# TRY IT
Go to the line that contains "left shoulder: (828, 499)" and transcribe from there to the end of the entries, that line and the last one included.

Collection entries:
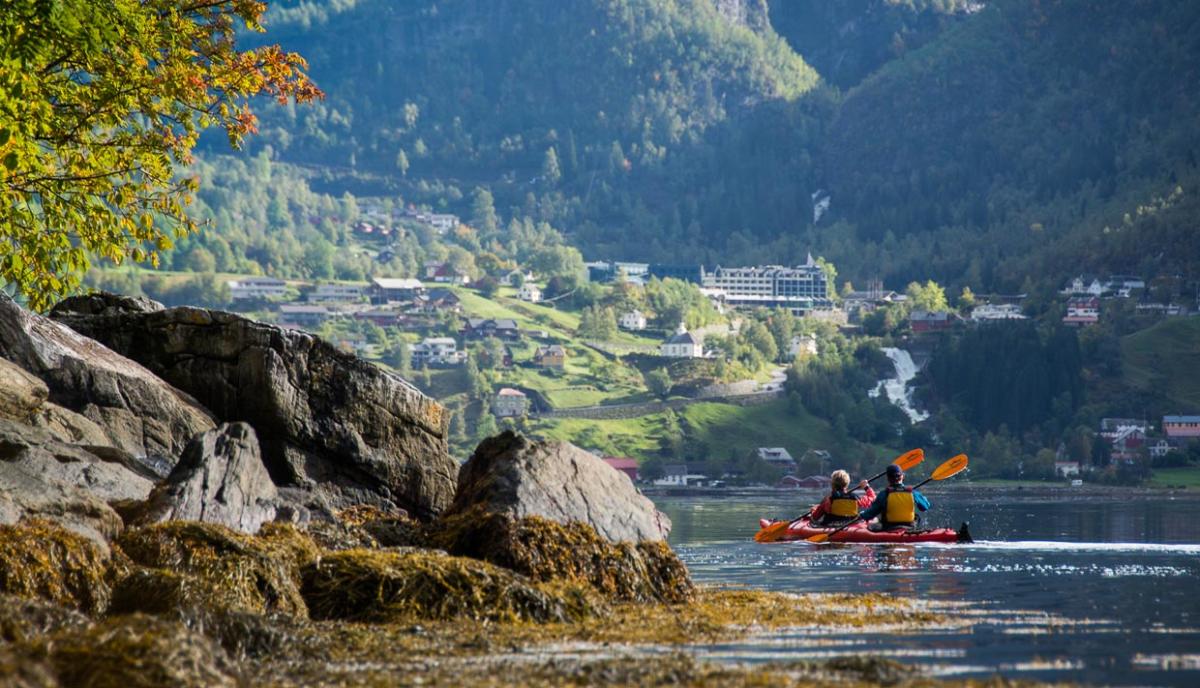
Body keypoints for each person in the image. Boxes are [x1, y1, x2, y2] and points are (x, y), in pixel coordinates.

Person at [858, 463, 929, 531]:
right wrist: (923, 498)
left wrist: (861, 515)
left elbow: (870, 514)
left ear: (888, 478)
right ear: (902, 476)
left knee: (873, 525)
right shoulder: (913, 493)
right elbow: (925, 507)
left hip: (889, 528)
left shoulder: (884, 494)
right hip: (910, 528)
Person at [810, 469, 876, 527]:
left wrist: (813, 510)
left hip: (831, 526)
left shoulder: (828, 499)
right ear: (847, 484)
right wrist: (866, 487)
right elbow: (873, 499)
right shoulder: (856, 498)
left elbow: (815, 518)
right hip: (851, 526)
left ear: (832, 484)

# WRITTEN ANSWER
left shoulder: (828, 499)
right ear: (847, 484)
right wrist: (866, 487)
right elbow: (873, 499)
right shoulder: (856, 498)
left elbow: (815, 518)
right hip: (851, 526)
left ear: (832, 484)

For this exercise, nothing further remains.